AAPG Bulletin, V. 87, No. 4 (April 2003), P. 561-579.

Copyright 2003. The American Association of Petroleum Geologists. All rights reserved.

Practical approaches to identifying sealed and open fractures

Stephen E. Laubach1

1Bureau of Economic Geology, John A. and Katherine G. Jackson School of Geosciences, University of Texas at Austin, Austin, Texas, 78713-8924; email: Steve.Laubach@beg.utexas.edu

AUTHORS

Steve Laubach is a senior research scientist at the Bureau of Economic Geology and supervises students in the Department of Geological Sciences at the University of Texas at Austin. He received his B.S. degree in geology from Tufts University and his Ph.D. in structural geology from the University of Illinois. He is an associate editor of the AAPG Bulletin and SPE Reservoir Evaluation & Engineering and is vice chair of AAPG's Research Committee.

ACKNOWLEDGMENTS

Partly supported by United States Department of Energy Contract No. DE-FC26-00BC15308 and by industrial associates of the Fracture Research and Application Consortium: Barrett Resources, BG Group, Chevron USA, Conoco, Devon Energy, Ecopetrol, Enron Global, EOG Resources, Japan National Oil, Lariat Petroleum, Marathon Oil, Pemex Exploracin y Produccin, Petroleos de Venezuela, Petrobras, Repsol-YPF, Schlumberger, Tom Brown, TotalFinaElf, and Williams Exploration & Production. I am grateful to associates for samples used in this study. R. Reed collected scanned CL images and A. Ozkan and A. Makowitz contributed to petrography. L. Bonnell, J. Gale, R. Lander, R. Manceda, R. Marrett, K. Milliken, W. Narr, and J. Olson influenced these concepts.

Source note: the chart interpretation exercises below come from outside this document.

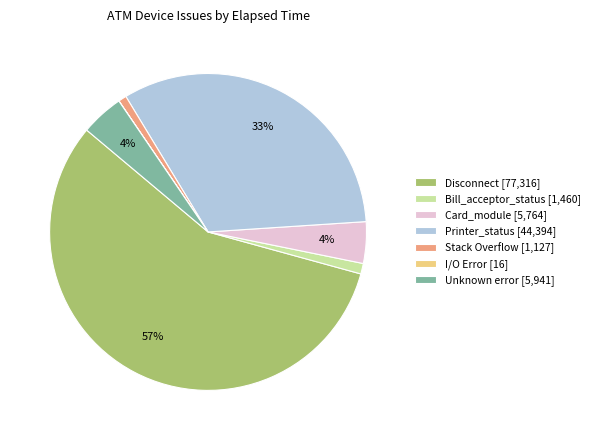

To the nearest percent, what is the average slice percentage?

14%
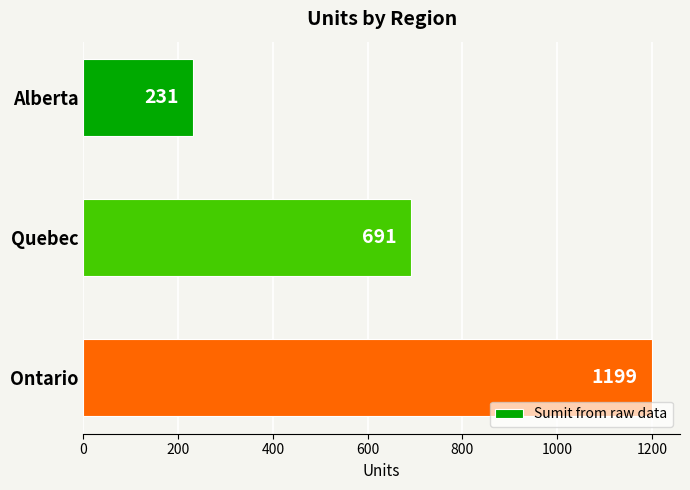

What is the sum of all values?

2121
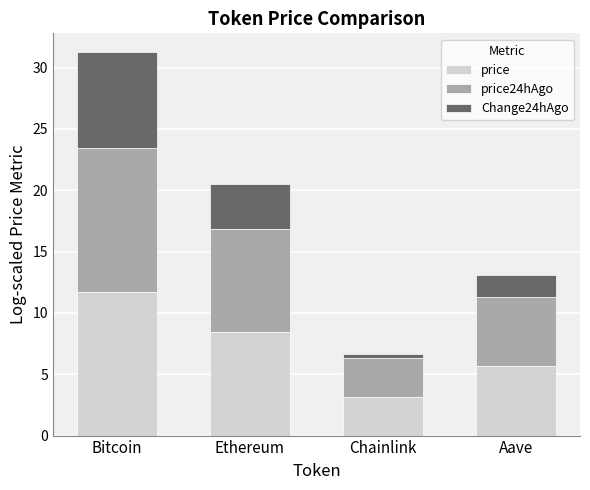

The price series shows 3.2 at Chainlink. True or false?

True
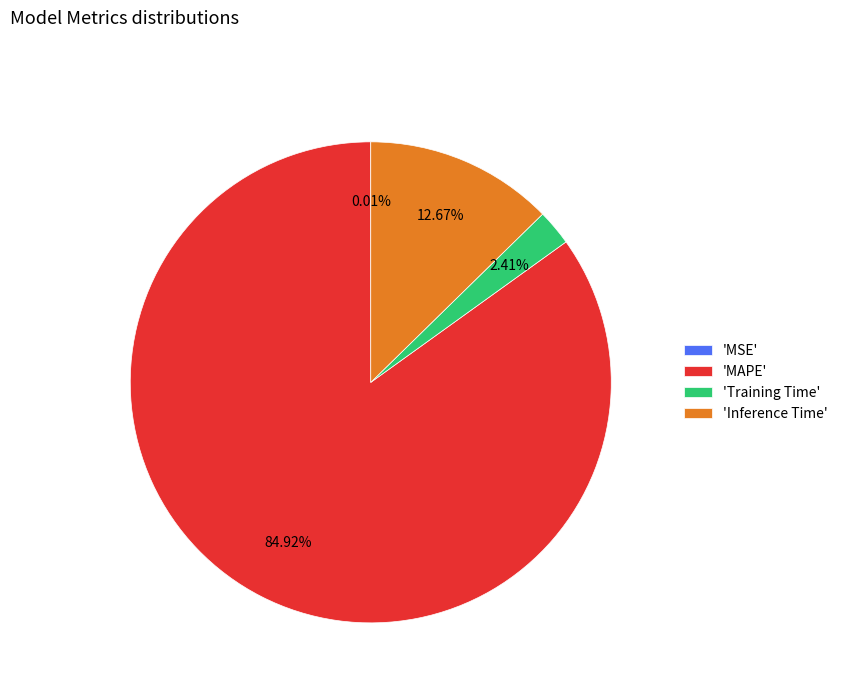

Combined, do 'Training Time' and 'Inference Time' account for over 50%?

No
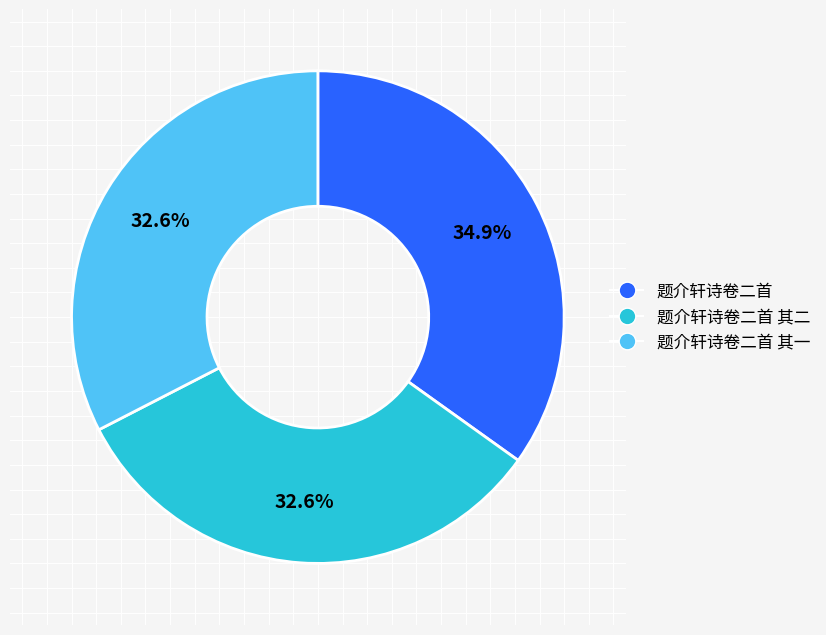

Does any single category account for the majority?

No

Thanks to R. Nelson, W. DeMis, and an anonymous reviewer for their comments.

ABSTRACT

For one essential ingredient of permeable fracture networks (degree of fracture pore-space preservation in large fractures), I show how the characterization challenge presented by sparse fracture sampling can be overcome by measuring a surrogate, the abundance of rock-mass cement that precipitated after fractures ceased opening. Sampling limitations are overcome because the surrogate is readily measured in small rock samples, including sidewall cores and cuttings, permitting site-specific diagnosis of the capacity of fractures to transmit fluid over a wider range of sample depths than conventional methods allow. A diverse core database shows that this surrogate correctly predicts where large fractures are sealed. Information on timing of fracture opening relative to cement sequence can be obtained in two ways. First, evidence of fracture-movement history and cement sequences in sparse large fractures can be extrapolated to areas having only cement data. Alternately, evidence of fracture timing can be acquired from sealed, micrometer-scale fractures. Distribution of porosity-reducing cement is commonly heterogeneous (from bed to bed and location to location) in siliciclastic and carbonate rocks. However, because patterns of sealed or open fractures cannot be delineated using fracture observations alone, surrogates have practical value for production fairway mapping and other applications in which identifying open fractures is essential. This study highlights the vital interplay among structural and diagenetic processes for fracture-porosity preservation or destruction.